- Your task:
Give the number of lines in the data below containing the word "three", with no other text.

○ ○ ○ ○

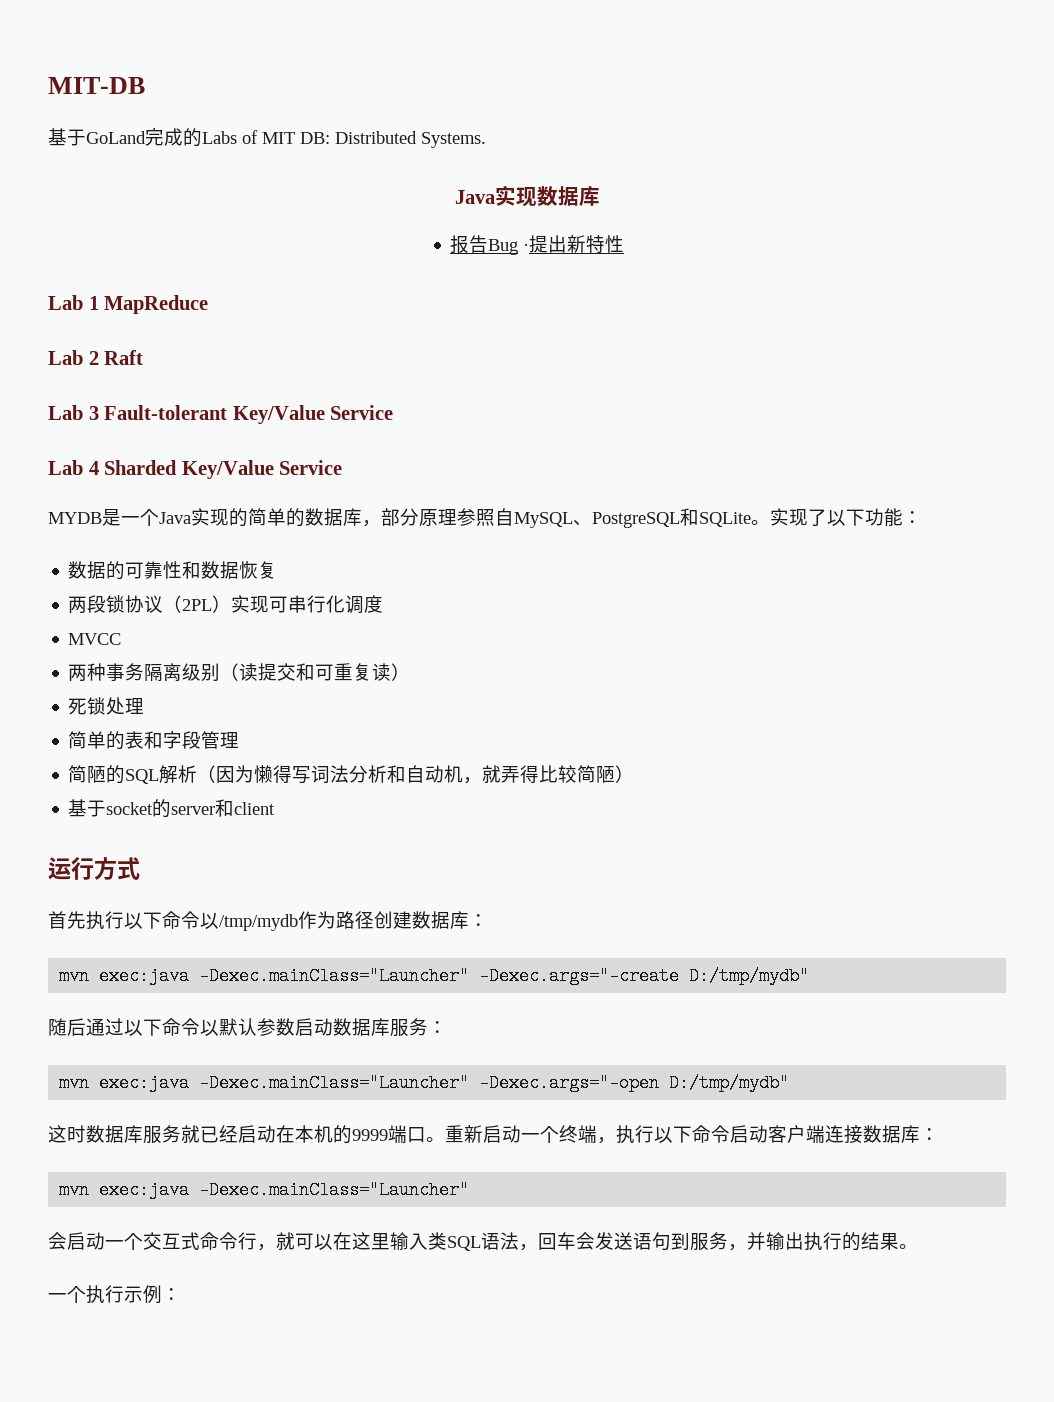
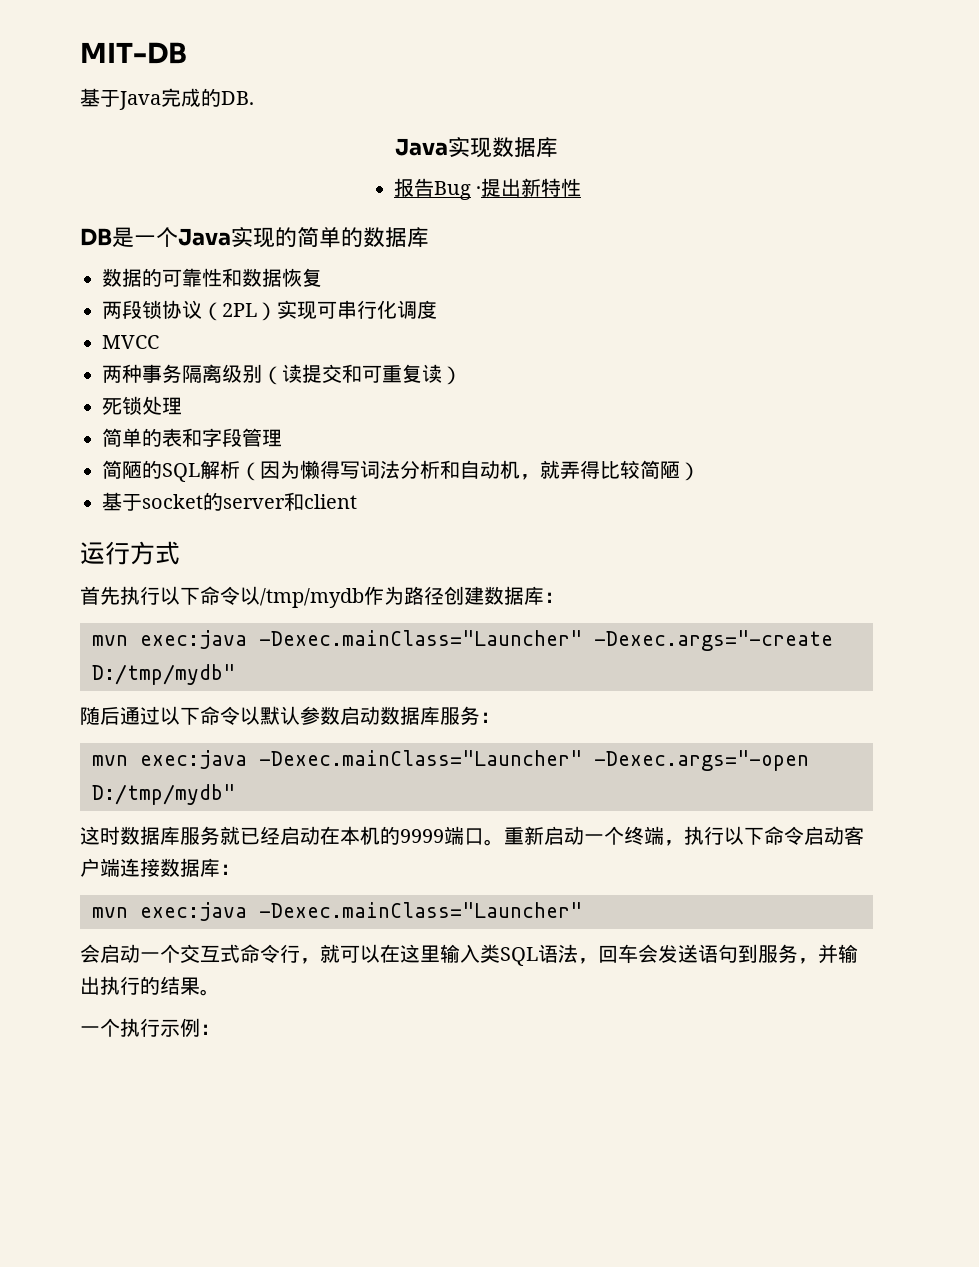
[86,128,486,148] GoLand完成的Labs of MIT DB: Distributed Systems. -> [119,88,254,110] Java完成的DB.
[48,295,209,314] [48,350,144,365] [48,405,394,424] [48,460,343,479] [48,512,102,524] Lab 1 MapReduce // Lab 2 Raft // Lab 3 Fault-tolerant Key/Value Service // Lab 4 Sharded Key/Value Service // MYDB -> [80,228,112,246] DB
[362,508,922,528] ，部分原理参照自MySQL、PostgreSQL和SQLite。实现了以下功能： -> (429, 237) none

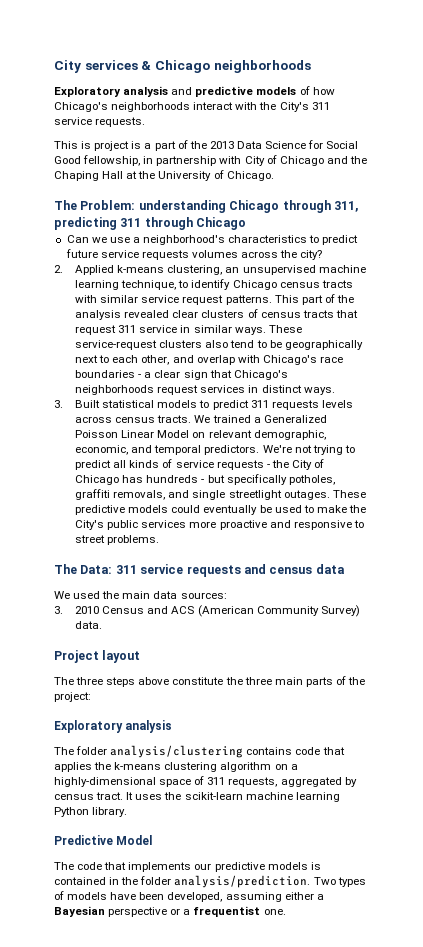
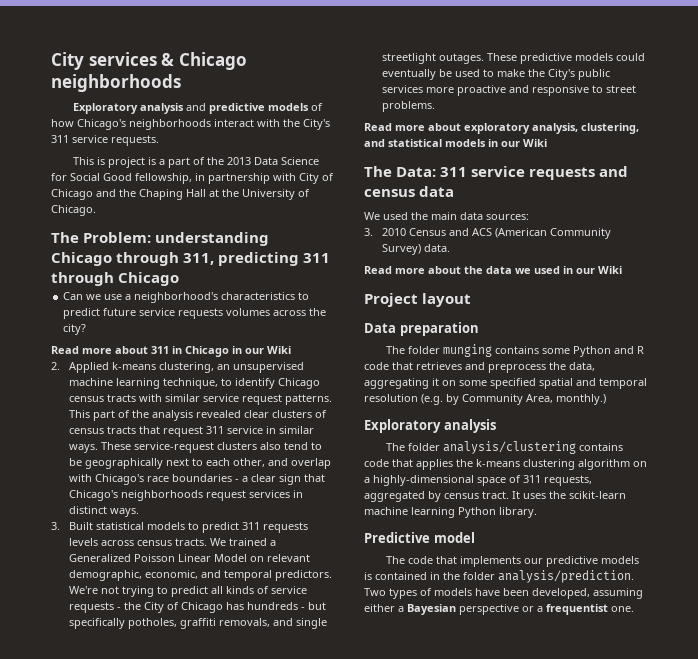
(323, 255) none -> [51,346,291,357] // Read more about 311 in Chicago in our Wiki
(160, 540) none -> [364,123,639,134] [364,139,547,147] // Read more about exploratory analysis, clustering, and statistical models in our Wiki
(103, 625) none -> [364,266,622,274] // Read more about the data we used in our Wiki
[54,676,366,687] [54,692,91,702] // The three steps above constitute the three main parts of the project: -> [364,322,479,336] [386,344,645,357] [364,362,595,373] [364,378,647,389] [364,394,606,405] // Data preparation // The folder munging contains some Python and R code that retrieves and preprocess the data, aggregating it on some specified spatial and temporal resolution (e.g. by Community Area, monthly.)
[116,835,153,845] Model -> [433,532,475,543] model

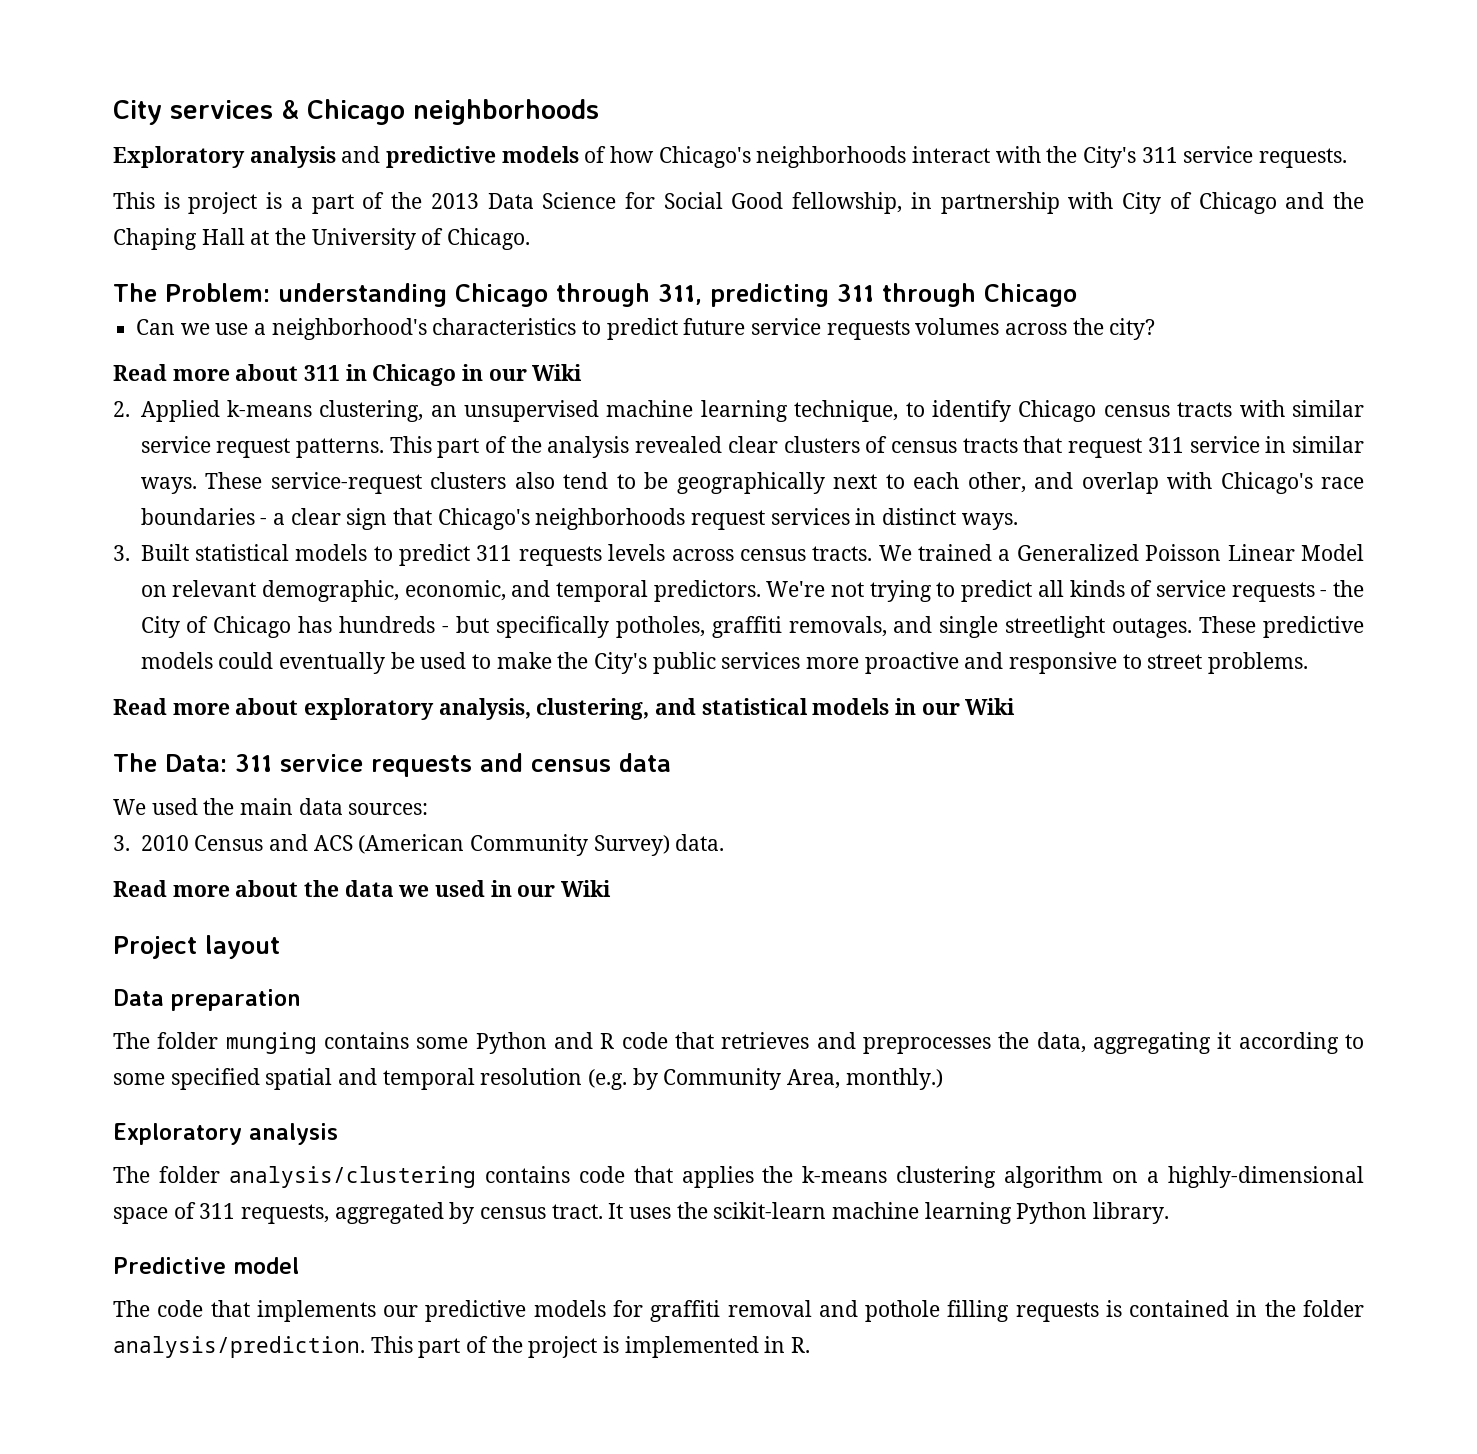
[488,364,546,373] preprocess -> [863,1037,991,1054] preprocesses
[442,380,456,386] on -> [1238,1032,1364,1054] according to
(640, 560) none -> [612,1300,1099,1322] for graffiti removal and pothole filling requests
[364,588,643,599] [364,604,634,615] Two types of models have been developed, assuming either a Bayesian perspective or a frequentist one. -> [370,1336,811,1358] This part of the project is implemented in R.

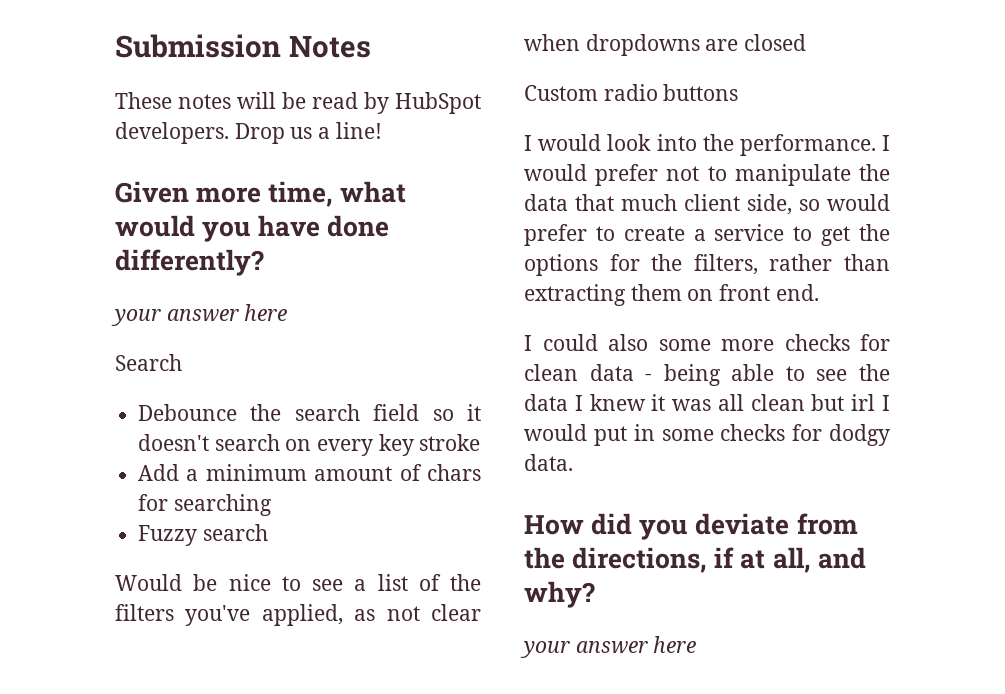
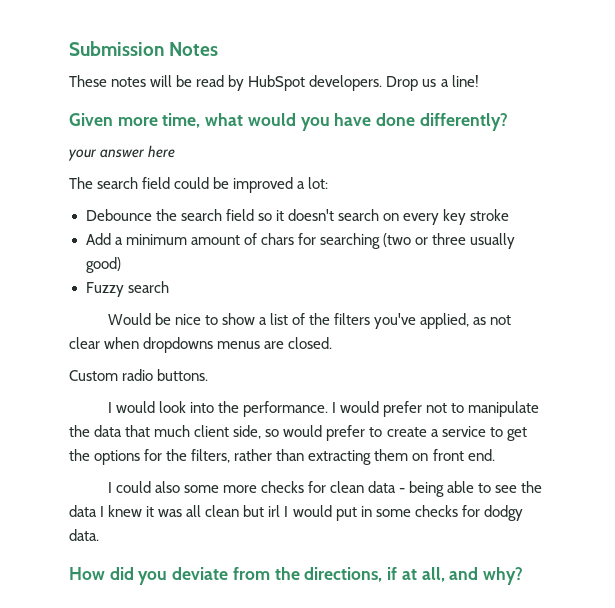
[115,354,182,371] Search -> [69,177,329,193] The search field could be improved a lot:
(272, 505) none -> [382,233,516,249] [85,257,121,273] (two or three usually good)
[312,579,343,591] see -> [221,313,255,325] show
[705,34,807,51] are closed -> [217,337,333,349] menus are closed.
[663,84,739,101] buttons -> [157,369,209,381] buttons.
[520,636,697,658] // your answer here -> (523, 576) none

○ ○ ○ ○

- Answer to this task:
2